This blog gives you the latest topical news plus some informal comments on them from ShareSoc’s directors and other contributors. These are the personal comments of the authors and not necessarily the considered views of ShareSoc. The writers may hold shares in the companies mentioned. You can add your own comments on the blog posts, but note that ShareSoc reserves the right to remove or edit comments where they are inappropriate or defamatory.

Magna Carta and Bank Nationalisations

There was an interesting letter in the Financial Times on Saturday (14/6/2014) from Prof. Tim Congdon.  As a former Northern  Rock shareholder he pointed out that the latest results from Northern Rock Asset Management (the “bad” part of the bank that was left after the good part was sold off to Virgin) showed underlying profits of £1.16bn. So it has achieved profits of almost £3bn in the last 39 months and is likely to generate a few more billion before the mortgage book is wound up.

Everyone is surely aware that the company was nationalised in February 2008, with no compensation paid by the Government of the time. As originally expected, it looks like the Government is going to make very substantial profits from the nationalisation. The Government did not permit a normal commercial valuation of the business but passed an Act of Parliament that guaranteed that no compensation would be payable. Prof Congdon points out that the company had shareholders funds of £1.7bn at the time and the stock market valuation had been a lot higher in the past. In addition the traditional role of the Bank of England to provide cash to balance sheet solvent but illiquid banks was subverted by the decisions of Governor Mervyn King, and the failure to step in promptly caused a run on the bank that fatally undermined the whole financial sector. In due course this led to a major decline in the whole UK economy.

Now Prime Minister David Cameron is today talking about how we are failing to promote British values. He seems particularly keen on Magna Carta as an example of how the English established democracy and respect for the law.  One of the key clauses in that document (turned into modern English) reads as follows: “No free man shall be seized or imprisoned, or stripped of his rights or possessions, or outlawed or exiled; nor will we proceed with force against him, except by the lawful judgment of his equals or by the law of the land. To no one will we sell, to no one deny or delay right or justice”.
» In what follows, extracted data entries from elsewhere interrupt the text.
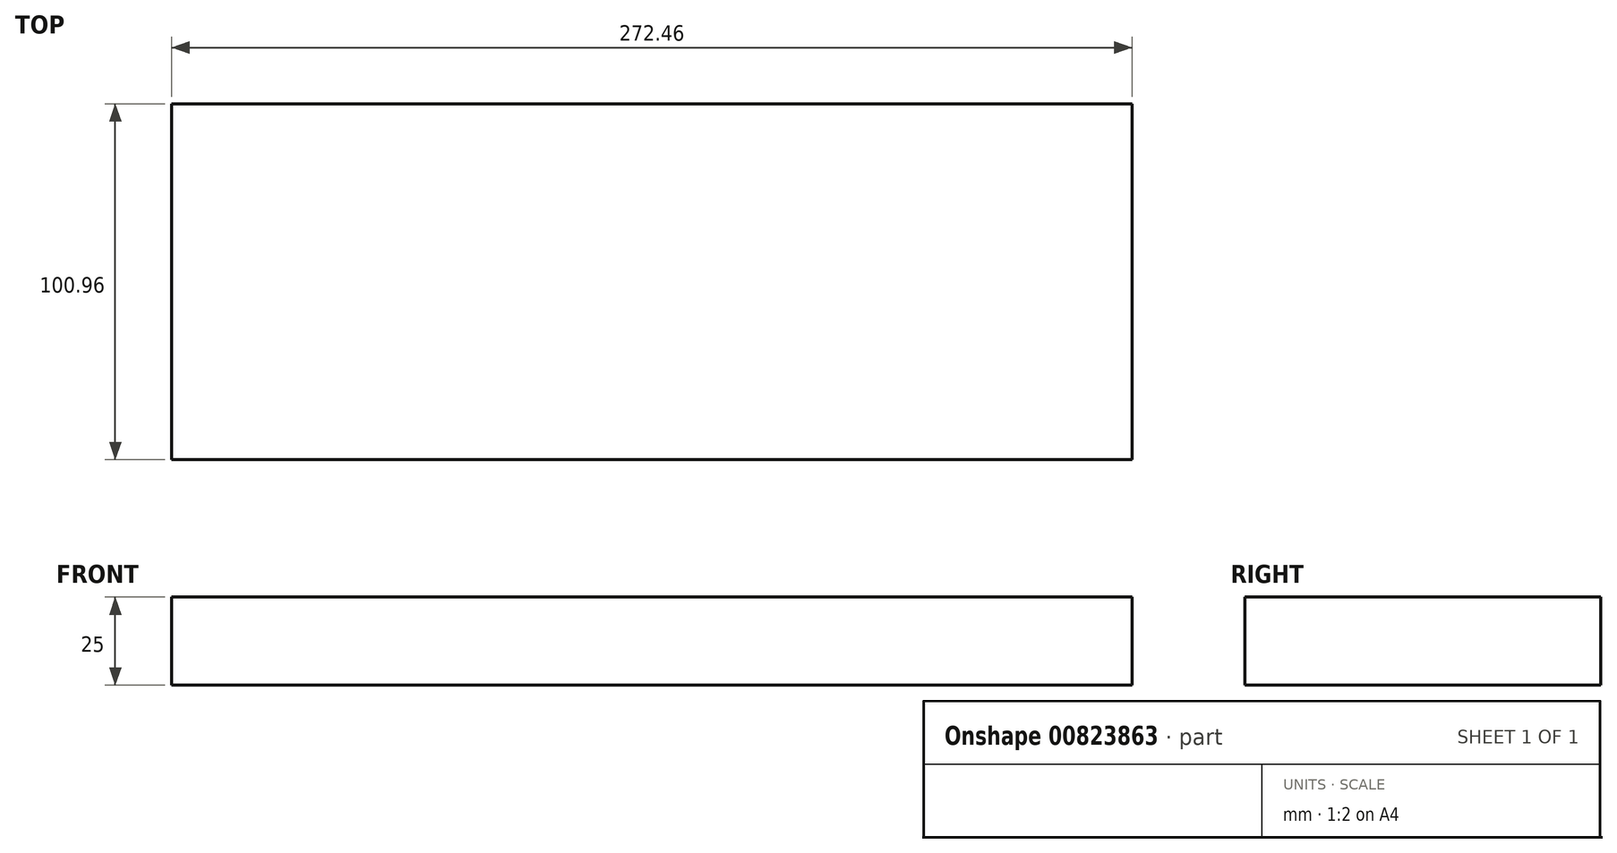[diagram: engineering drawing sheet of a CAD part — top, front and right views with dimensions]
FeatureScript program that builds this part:
annotation { "Feature Type Name" : "Feature", "Feature Type Description" : "" }
export const myFeature = defineFeature(function(context is Context, id is Id, definition is map)
    precondition{}
    {
        {
            var Q0;
            Q0=qCreatedBy(makeId("Top.planeOp"),FACE);
            var sketch = newSketch(context, id + "F0", { "sketchPlane" : qUnion([Q0])});
            skLineSegment(sketch, "E0.bottom", {"start": v(-136.23, 50.48) * mm, "end": v(136.23, 50.48) * mm});
            skLineSegment(sketch, "E0.top", {"start": v(-136.23, -50.48) * mm, "end": v(136.23, -50.48) * mm});
            skLineSegment(sketch, "E0.left", {"start": v(-136.23, 50.48) * mm, "end": v(-136.23, -50.48) * mm});
            skLineSegment(sketch, "E0.right", {"start": v(136.23, 50.48) * mm, "end": v(136.23, -50.48) * mm});
            skPoint(sketch, "E0.middle", {"position": v(0, 0) * mm});
            skSolve(sketch);
        }
        {
            var Q0;
            Q0=makeQuery(id+"F0.imprint","IMPRINT",FACE,{"disambiguationData":[TD([[makeQuery(id+"F0.imprint","IMPRINT",EDGE,{"derivedFrom":sQuery(id+"F0.wireOp",EDGE,"E0.bottom")}),-1.0]])]});
            extrude(context, id + "F1", {"entities" : qUnion([Q0]), "depth" : 25 * mm, "offsetDistance" : 25 * mm});
        }
    });
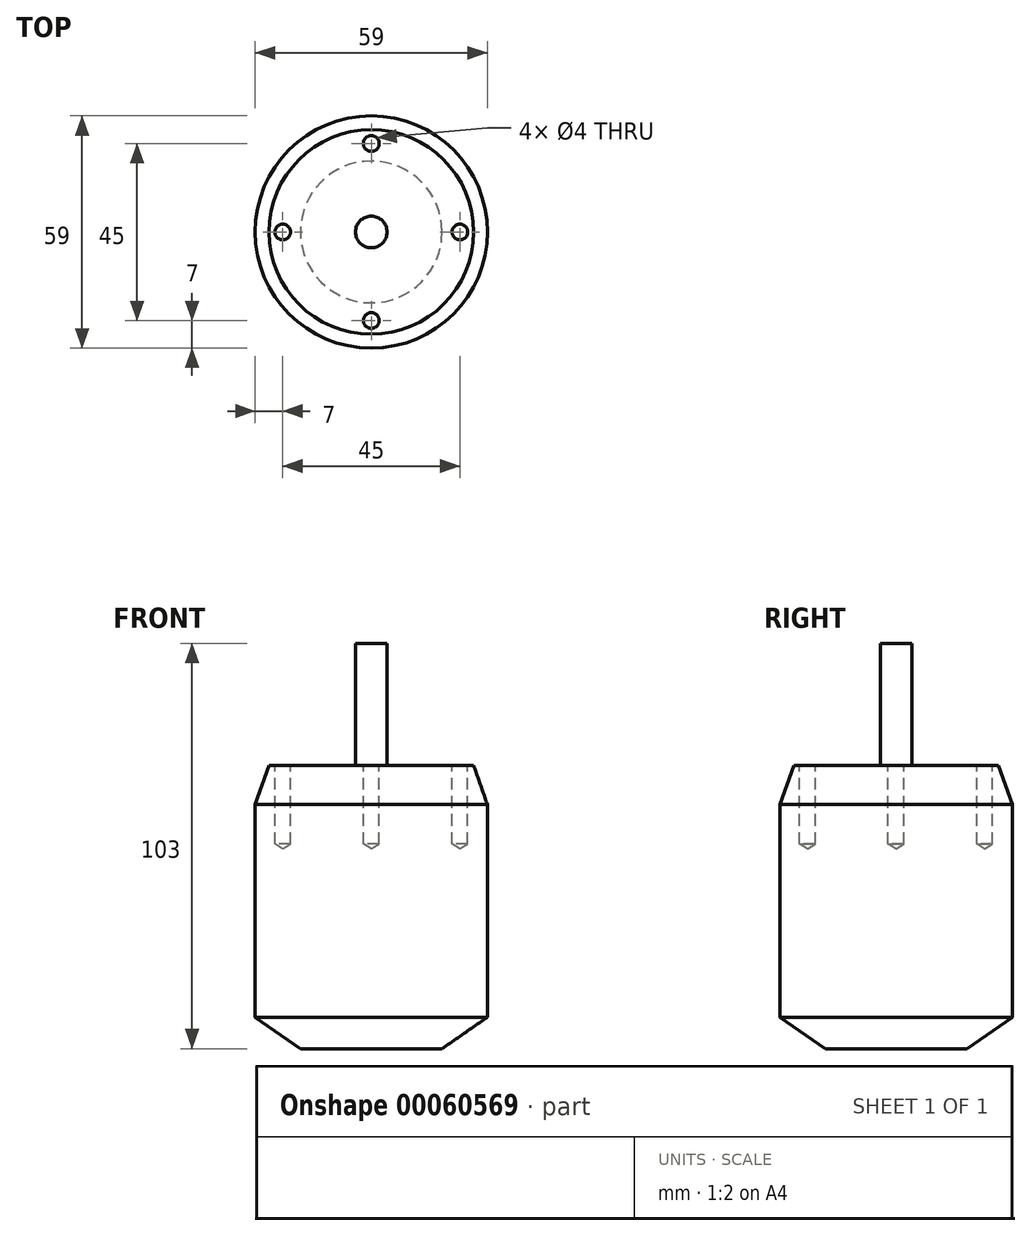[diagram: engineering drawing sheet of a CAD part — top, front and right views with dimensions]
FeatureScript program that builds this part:
annotation { "Feature Type Name" : "Feature", "Feature Type Description" : "" }
export const myFeature = defineFeature(function(context is Context, id is Id, definition is map)
    precondition{}
    {
        {
            var Q0;
            Q0=qCreatedBy(makeId("Top.planeOp"),FACE);
            var sketch = newSketch(context, id + "F0", { "sketchPlane" : qUnion([Q0])});
            skCircle(sketch, "E0", {"center": v(0, 0) * mm, "radius": 29.5 * mm});
            skSolve(sketch);
        }
        {
            var Q0;
            Q0 = qSketchRegion(id + "F0", true);
            extrude(context, id + "F1", {"entities" : qUnion([Q0]), "depth" : 72 * mm});
        }
        {
            var Q0;
            Q0=makeQuery(id+"F1.opExtrude","CAP_FACE",FACE,{"disambiguationData":[OSD([sQuery(id+"F0.wireOp",EDGE,"E0")])],"isStart":false});
            chamfer(context, id + "F2", {"entities" : qUnion([Q0]), "chamferType" : ChamferType.TWO_OFFSETS, "width1" : 3.5 * mm, "oppositeDirection" : false, "width2" : 10 * mm, "tangentPropagation" : true});
        }
        {
            var Q0;
            Q0=makeQuery(id+"F1.opExtrude","CAP_FACE",FACE,{"disambiguationData":[OSD([sQuery(id+"F0.wireOp",EDGE,"E0")])],"isStart":true});
            chamfer(context, id + "F3", {"entities" : qUnion([Q0]), "chamferType" : ChamferType.TWO_OFFSETS, "width1" : 8 * mm, "oppositeDirection" : false, "width2" : 11.5 * mm, "tangentPropagation" : true});
        }
        {
            var Q0;
            Q0=qCreatedBy(makeId("Top.planeOp"),FACE);
            var sketch = newSketch(context, id + "F4", { "sketchPlane" : qUnion([Q0])});
            skCircle(sketch, "E1", {"center": v(0, 0) * mm, "radius": 4 * mm});
            skSolve(sketch);
        }
        {
            var Q0;
            Q0=makeQuery(id+"F4.imprint","IMPRINT",FACE,{"disambiguationData":[TD([[makeQuery(id+"F4.imprint","IMPRINT",EDGE,{"derivedFrom":sQuery(id+"F4.wireOp",EDGE,"E1")}),1.0]])]});
            extrude(context, id + "F5", {"entities" : qUnion([Q0]), "operationType" : NewBodyOperationType.ADD, "depth" : 103 * mm});
        }
        {
            var Q0;
            Q0=makeQuery(id+"F1.opExtrude","CAP_FACE",FACE,{"disambiguationData":[OSD([sQuery(id+"F0.wireOp",EDGE,"E0")])],"isStart":false});
            var sketch = newSketch(context, id + "F6", { "sketchPlane" : qUnion([Q0])});
            skCircle(sketch, "E2", {"center": v(0, 0) * mm, "radius": 22.5 * mm});
            skPoint(sketch, "E3", {"position": v(0, 22.5) * mm});
            skPoint(sketch, "E4", {"position": v(22.5, 0) * mm});
            skPoint(sketch, "E5", {"position": v(0, -22.5) * mm});
            skPoint(sketch, "E6", {"position": v(-22.5, 0) * mm});
            skSolve(sketch);
        }
        {
            var Q0;
            Q0=sQuery(id+"F6.wireOp",VERTEX,"E3");
            var Q1;
            Q1=sQuery(id+"F6.wireOp",VERTEX,"E4");
            var Q2;
            Q2=sQuery(id+"F6.wireOp",VERTEX,"E5");
            var Q3;
            Q3=sQuery(id+"F6.wireOp",VERTEX,"E6");
            var Q4;
            Q4=makeQuery(id+"F1.opExtrude","SWEPT_BODY",BODY,{"disambiguationData":[OSD([sQuery(id+"F0.wireOp",EDGE,"E0")])]});
            hole(context, id + "F7", {"style" : HoleStyle.SIMPLE, "holeDiameter" : 4 * mm, "endStyle" : HoleEndStyle.BLIND, "holeDepth" : 20 * mm, "locations" : qUnion([Q0, Q1, Q2, Q3]), "scope" : qUnion([Q4])});
        }
    });
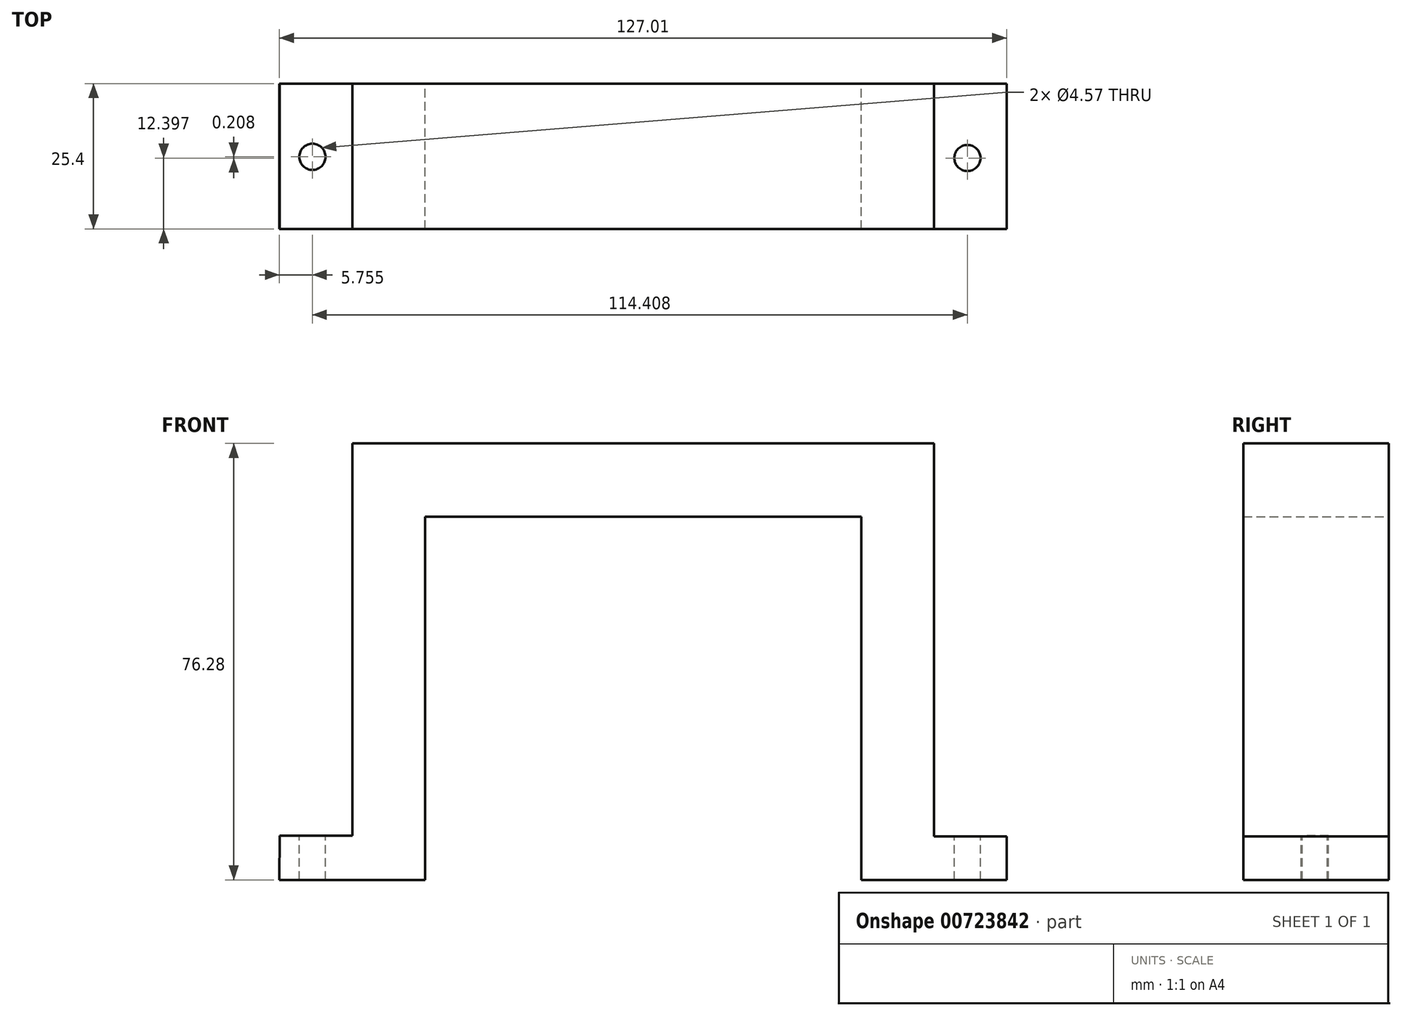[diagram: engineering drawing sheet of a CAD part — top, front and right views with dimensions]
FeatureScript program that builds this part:
annotation { "Feature Type Name" : "Feature", "Feature Type Description" : "" }
export const myFeature = defineFeature(function(context is Context, id is Id, definition is map)
    precondition{}
    {
        {
            var Q0;
            Q0=qCreatedBy(makeId("Front.planeOp"),FACE);
            var sketch = newSketch(context, id + "F0", { "sketchPlane" : qUnion([Q0])});
            skLineSegment(sketch, "E0", {"start": v(-45.35, -75.77) * mm, "end": v(-58.05, -75.77) * mm});
            skLineSegment(sketch, "E1", {"start": v(-45.35, -75.77) * mm, "end": v(-45.35, -7.2) * mm});
            skLineSegment(sketch, "E2", {"start": v(-45.35, -7.2) * mm, "end": v(56.25, -7.2) * mm});
            skLineSegment(sketch, "E3", {"start": v(56.25, -7.2) * mm, "end": v(56.25, -75.85) * mm});
            skLineSegment(sketch, "E4", {"start": v(56.25, -75.85) * mm, "end": v(68.95, -75.85) * mm});
            skLineSegment(sketch, "E5", {"start": v(68.95, -75.85) * mm, "end": v(68.95, -83.47) * mm});
            skLineSegment(sketch, "E6", {"start": v(68.95, -83.47) * mm, "end": v(43.55, -83.47) * mm});
            skLineSegment(sketch, "E7", {"start": v(43.55, -83.47) * mm, "end": v(43.55, -19.97) * mm});
            skLineSegment(sketch, "E8", {"start": v(43.55, -19.97) * mm, "end": v(-32.65, -19.97) * mm});
            skLineSegment(sketch, "E9", {"start": v(-32.65, -19.97) * mm, "end": v(-32.65, -83.47) * mm});
            skLineSegment(sketch, "E10", {"start": v(-32.65, -83.47) * mm, "end": v(-58.06, -83.47) * mm});
            skLineSegment(sketch, "E11", {"start": v(-58.06, -83.47) * mm, "end": v(-58.05, -75.77) * mm});
            skSolve(sketch);
        }
        {
            var Q0;
            Q0=makeQuery(id+"F0.imprint","IMPRINT",FACE,{"disambiguationData":[TD([[makeQuery(id+"F0.imprint","IMPRINT",EDGE,{"derivedFrom":sQuery(id+"F0.wireOp",EDGE,"E0")}),1.0]])]});
            extrude(context, id + "F1", {"entities" : qUnion([Q0]), "depth" : 25.4 * mm, "offsetDistance" : 25.4 * mm});
        }
        {
            var Q0;
            Q0=qCreatedBy(makeId("Top.planeOp"),FACE);
            var sketch = newSketch(context, id + "F2", { "sketchPlane" : qUnion([Q0])});
            skCircle(sketch, "E12", {"center": v(-52.3, -12.8) * mm, "radius": 2.29 * mm});
            skSolve(sketch);
        }
        {
            var Q0;
            Q0=sQuery(id+"F2.wireOp",VERTEX,"E12.center");
            var Q1;
            Q1=makeQuery(id+"F1.opExtrude","SWEPT_BODY",BODY,{"disambiguationData":[OSD([sQuery(id+"F0.wireOp",EDGE,"E0"),sQuery(id+"F0.wireOp",EDGE,"E1"),sQuery(id+"F0.wireOp",EDGE,"E2"),sQuery(id+"F0.wireOp",EDGE,"E3"),sQuery(id+"F0.wireOp",EDGE,"E4"),sQuery(id+"F0.wireOp",EDGE,"E5"),sQuery(id+"F0.wireOp",EDGE,"E6"),sQuery(id+"F0.wireOp",EDGE,"E7"),sQuery(id+"F0.wireOp",EDGE,"E8"),sQuery(id+"F0.wireOp",EDGE,"E9"),sQuery(id+"F0.wireOp",EDGE,"E10"),sQuery(id+"F0.wireOp",EDGE,"E11")])]});
            hole(context, id + "F3", {"style" : HoleStyle.SIMPLE, "endStyle" : HoleEndStyle.THROUGH, "holeDiameter" : 4.57 * mm, "majorDiameter" : 6.35 * mm, "isTappedThrough" : true, "tappedDepth" : 12.7 * mm, "tapClearance" : 3, "locations" : qUnion([Q0]), "scope" : qUnion([Q1])});
        }
        {
            var Q0;
            Q0=qCreatedBy(makeId("Top.planeOp"),FACE);
            var sketch = newSketch(context, id + "F4", { "sketchPlane" : qUnion([Q0])});
            skCircle(sketch, "E13", {"center": v(62.1, -13) * mm, "radius": 2.29 * mm});
            skSolve(sketch);
        }
        {
            var Q0;
            Q0=sQuery(id+"F4.wireOp",VERTEX,"E13.center");
            var Q1;
            Q1=makeQuery(id+"F1.opExtrude","SWEPT_BODY",BODY,{"disambiguationData":[OSD([sQuery(id+"F0.wireOp",EDGE,"E0"),sQuery(id+"F0.wireOp",EDGE,"E1"),sQuery(id+"F0.wireOp",EDGE,"E2"),sQuery(id+"F0.wireOp",EDGE,"E3"),sQuery(id+"F0.wireOp",EDGE,"E4"),sQuery(id+"F0.wireOp",EDGE,"E5"),sQuery(id+"F0.wireOp",EDGE,"E6"),sQuery(id+"F0.wireOp",EDGE,"E7"),sQuery(id+"F0.wireOp",EDGE,"E8"),sQuery(id+"F0.wireOp",EDGE,"E9"),sQuery(id+"F0.wireOp",EDGE,"E10"),sQuery(id+"F0.wireOp",EDGE,"E11")])]});
            hole(context, id + "F5", {"style" : HoleStyle.SIMPLE, "endStyle" : HoleEndStyle.THROUGH, "holeDiameter" : 4.57 * mm, "majorDiameter" : 6.35 * mm, "isTappedThrough" : true, "tappedDepth" : 12.7 * mm, "tapClearance" : 3, "locations" : qUnion([Q0]), "scope" : qUnion([Q1])});
        }
    });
Clearly these principles were overturned in the cases of Northern Rock and Bradford & Bingley. Decisions were made by the executive branch of the Government and pushed through Parliament that overrode the principle of no confiscation of property without compensation. An appeal to the Courts and ultimately to the European Court of Human Rights proved ineffective because the Courts simply said that the Government had the right to do these things without reference to legal principles (much as in the old days the King would have claimed the same rights to do anything he chose as a “divine right”).

It is for these reasons that former shareholders in Northern Rock and Bradford & Bingley still feel aggrieved. Incidentally there is a meeting for Bradford & Bingley shareholders in Bradford on the 27th September 2014. One of the speakers will be George Galloway so it should be a lively event.

We surely need a new Magna Carta, i.e. a clear “Bill of Rights”, to re-establish the principle that the Government is bound by the rule of law and a set of principles, not a body with a free hand like former kings.